On Mon, Jul 20, 2020 at 11:58:37AM +0530, Vishal Kulkarni wrote:
> On Friday, July 07/17/20, 2020 at 20:02:51 +0200, Andrew Lunn wrote:
> > On Fri, Jul 17, 2020 at 07:17:55PM +0530, Vishal Kulkarni wrote:
> > > This series of patches add support for below tests.
> > > 1. Adapter status test
> > > 2. Link test
> > > 3. Link speed test
> > > 4. Loopback test
> > 
> > Hi Vishal
> > 
> > The loopback test is pretty usual for an ethtool self test. But the
> > first 3 are rather odd. They don't really seem to be self tests. What
> > reason do you have for adding these? Are you trying to debug a
> > specific problem?
> > 
> >      Andrew
> Hi Andrew,
> 
> Our requirement is to add a list of self tests that can summarize if the 
> adapter is functioning
> properly in a single command during system init. The above tests are the most 
> common ones run by
> our on-field diagnostics team. Besides, these tests seem to be the most 
> common among other drivers as well.
> 
> Hence we have added
> 1. Adapter status test: Tests whether the adapter is alive or crashed
> 2. Link test: Adapter PHY is up or not.
> 3. Link speed test: Adapter has negotiated link speed correctly or not.

Hi Vishal

Knowing that the field team does this is useful. But i still don't see
these as self tests.

>From the man page:

       -t --test
              Executes adapter selftest on the specified network
              device. Possible test modes are:

           offline
                  Perform full set of tests, possibly interrupting normal
                  operation during the tests,

           online Perform limited set of tests, not interrupting normal
           operation,

           external_lb
                  Perform full set of tests, as for offline, and additionally
                  an external-loopback test.

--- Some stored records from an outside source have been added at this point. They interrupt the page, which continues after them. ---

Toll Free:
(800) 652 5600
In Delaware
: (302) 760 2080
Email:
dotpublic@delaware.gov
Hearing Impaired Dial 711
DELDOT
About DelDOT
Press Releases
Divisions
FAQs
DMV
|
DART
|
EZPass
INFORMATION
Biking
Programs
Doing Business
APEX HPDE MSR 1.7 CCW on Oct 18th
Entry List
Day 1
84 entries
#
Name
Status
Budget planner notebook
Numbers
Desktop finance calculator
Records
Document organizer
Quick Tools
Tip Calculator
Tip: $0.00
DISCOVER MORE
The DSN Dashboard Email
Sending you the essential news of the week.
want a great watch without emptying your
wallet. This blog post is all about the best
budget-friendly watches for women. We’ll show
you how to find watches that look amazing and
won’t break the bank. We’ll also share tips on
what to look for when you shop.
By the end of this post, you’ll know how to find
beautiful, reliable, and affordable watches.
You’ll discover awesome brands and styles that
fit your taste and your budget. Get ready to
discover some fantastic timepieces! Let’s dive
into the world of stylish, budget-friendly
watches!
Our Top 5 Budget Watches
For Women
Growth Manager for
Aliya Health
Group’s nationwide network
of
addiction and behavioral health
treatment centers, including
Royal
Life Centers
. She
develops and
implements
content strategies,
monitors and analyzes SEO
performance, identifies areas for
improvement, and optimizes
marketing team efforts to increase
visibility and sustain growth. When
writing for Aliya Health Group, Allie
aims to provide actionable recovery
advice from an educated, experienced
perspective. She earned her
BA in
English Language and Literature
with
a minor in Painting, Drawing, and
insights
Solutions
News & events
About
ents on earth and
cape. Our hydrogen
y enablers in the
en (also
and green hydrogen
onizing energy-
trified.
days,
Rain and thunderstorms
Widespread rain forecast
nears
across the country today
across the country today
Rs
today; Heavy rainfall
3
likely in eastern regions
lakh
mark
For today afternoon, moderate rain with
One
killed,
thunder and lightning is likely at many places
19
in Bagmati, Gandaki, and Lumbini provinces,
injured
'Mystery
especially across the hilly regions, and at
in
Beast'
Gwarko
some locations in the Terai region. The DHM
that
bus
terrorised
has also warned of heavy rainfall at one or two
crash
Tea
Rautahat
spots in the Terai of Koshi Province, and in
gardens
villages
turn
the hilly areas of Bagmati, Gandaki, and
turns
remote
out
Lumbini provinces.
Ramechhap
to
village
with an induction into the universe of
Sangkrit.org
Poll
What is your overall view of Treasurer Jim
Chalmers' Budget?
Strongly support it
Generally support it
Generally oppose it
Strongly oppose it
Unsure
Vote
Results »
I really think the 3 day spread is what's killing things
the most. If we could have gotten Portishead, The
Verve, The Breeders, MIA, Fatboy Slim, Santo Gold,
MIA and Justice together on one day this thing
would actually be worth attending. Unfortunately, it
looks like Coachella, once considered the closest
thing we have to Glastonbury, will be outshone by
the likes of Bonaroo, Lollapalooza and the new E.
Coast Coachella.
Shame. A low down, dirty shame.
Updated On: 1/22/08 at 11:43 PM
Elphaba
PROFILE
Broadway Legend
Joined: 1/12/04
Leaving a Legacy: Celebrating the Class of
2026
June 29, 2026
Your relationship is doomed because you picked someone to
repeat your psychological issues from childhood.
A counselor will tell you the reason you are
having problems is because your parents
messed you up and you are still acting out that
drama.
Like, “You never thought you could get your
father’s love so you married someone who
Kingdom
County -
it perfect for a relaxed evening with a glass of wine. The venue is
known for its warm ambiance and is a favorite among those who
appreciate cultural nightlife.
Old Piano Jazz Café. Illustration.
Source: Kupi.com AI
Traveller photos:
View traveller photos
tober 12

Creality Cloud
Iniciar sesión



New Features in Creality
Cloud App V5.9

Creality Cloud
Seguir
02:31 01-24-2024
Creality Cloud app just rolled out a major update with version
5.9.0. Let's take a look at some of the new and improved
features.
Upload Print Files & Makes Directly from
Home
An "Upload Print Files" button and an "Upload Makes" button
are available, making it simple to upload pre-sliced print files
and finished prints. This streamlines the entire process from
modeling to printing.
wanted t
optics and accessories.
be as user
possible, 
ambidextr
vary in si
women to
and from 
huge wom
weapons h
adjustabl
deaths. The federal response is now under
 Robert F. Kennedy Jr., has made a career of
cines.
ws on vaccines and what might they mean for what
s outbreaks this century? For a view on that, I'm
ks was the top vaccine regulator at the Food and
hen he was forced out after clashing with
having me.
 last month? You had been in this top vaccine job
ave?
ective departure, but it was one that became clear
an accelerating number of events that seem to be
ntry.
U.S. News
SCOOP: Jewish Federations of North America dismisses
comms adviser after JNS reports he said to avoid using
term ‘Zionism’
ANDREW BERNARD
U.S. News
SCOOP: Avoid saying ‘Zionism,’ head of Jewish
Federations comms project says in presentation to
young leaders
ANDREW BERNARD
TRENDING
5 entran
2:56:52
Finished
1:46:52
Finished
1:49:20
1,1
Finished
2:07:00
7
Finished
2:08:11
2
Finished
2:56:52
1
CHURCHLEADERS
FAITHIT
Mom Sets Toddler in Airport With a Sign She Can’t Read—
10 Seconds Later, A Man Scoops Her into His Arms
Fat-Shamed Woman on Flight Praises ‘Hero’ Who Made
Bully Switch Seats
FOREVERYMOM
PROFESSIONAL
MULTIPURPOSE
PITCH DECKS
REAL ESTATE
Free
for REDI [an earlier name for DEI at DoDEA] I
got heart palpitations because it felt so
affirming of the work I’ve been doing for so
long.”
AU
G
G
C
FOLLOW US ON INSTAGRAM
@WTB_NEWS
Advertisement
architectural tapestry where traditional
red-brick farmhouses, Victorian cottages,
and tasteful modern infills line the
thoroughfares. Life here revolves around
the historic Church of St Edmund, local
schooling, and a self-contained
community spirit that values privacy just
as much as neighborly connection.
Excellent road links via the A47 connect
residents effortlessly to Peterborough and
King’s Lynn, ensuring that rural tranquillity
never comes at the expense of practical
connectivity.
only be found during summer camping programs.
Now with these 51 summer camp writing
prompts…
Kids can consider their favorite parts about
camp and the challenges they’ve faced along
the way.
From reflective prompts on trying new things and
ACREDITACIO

Maybe a crashed adaptor could be considered a self test, but

1) I expect nearly everything else is failing so it is pretty obvious
2) devlink health seems like a better API

The PHY is up or not is only partially to do with self. It has a lot
to do with the link partner and the cable. Plus ip link show will tell
you this.

3) This actually sounds like a bug. Why would it of negotiated a link
speed it cannot support? If you have non-overlapping sets of
advertised link modes, i.e. there is no common mode to select, the
link should remain down, but this is not an error. You can use ethtool
to list both the local and peer advertised modes. You could also
report this via the new link state properties Mellanox just added.